**Task objective:**
In the records below, begin at the line containing "X138850000Y-74770000D03*" and end at the line containing "X126150000Y-74770000D03*"; quote every line in that span exactly, including both boundary lines, and no others.

**Records supplied:**
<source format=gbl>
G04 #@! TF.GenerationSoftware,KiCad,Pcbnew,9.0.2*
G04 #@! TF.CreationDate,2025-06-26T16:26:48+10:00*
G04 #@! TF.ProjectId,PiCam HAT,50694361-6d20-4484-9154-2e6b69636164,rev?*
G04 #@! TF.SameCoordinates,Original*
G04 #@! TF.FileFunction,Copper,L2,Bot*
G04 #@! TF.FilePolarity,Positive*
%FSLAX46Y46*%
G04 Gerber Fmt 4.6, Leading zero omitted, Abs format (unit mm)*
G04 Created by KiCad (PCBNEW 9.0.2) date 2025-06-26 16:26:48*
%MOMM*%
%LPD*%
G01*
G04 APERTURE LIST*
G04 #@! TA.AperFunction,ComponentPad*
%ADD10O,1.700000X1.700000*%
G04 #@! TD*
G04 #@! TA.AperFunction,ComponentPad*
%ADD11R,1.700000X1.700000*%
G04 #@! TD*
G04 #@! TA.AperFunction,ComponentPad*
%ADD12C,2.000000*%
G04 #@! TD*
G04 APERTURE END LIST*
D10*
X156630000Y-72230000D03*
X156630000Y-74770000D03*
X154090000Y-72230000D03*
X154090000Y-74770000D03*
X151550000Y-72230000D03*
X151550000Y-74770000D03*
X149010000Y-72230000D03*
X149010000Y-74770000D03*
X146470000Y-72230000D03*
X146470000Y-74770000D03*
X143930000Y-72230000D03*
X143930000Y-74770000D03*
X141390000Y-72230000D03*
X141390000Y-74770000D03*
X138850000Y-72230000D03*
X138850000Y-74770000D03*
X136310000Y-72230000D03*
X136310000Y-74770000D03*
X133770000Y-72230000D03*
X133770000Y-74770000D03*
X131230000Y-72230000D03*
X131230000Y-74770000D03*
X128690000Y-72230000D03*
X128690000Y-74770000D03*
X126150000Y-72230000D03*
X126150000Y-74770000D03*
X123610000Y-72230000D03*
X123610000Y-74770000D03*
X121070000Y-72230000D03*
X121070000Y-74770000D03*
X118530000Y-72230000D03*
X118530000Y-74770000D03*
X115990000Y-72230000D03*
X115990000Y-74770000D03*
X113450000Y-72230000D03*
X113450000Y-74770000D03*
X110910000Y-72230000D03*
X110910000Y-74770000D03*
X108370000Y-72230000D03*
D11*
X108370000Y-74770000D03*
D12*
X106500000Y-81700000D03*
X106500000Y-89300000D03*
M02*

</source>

...

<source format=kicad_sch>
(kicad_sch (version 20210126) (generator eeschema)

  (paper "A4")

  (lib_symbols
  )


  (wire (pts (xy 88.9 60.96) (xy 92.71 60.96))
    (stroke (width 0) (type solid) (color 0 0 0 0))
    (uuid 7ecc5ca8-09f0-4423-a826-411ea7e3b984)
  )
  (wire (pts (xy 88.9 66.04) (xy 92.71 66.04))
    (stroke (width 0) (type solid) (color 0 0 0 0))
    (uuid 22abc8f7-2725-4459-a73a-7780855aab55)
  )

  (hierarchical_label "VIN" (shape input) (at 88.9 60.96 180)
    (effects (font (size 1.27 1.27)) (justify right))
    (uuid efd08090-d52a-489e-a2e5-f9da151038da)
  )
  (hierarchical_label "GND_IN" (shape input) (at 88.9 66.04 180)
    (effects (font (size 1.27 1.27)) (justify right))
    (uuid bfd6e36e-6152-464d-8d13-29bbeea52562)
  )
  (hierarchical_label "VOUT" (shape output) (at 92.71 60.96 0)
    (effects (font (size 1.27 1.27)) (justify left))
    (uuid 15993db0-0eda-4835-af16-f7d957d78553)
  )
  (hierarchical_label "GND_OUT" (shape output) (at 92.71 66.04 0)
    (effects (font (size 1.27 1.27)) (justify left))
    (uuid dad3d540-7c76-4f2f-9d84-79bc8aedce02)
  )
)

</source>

**Exercise result:**
X138850000Y-74770000D03*
X136310000Y-72230000D03*
X136310000Y-74770000D03*
X133770000Y-72230000D03*
X133770000Y-74770000D03*
X131230000Y-72230000D03*
X131230000Y-74770000D03*
X128690000Y-72230000D03*
X128690000Y-74770000D03*
X126150000Y-72230000D03*
X126150000Y-74770000D03*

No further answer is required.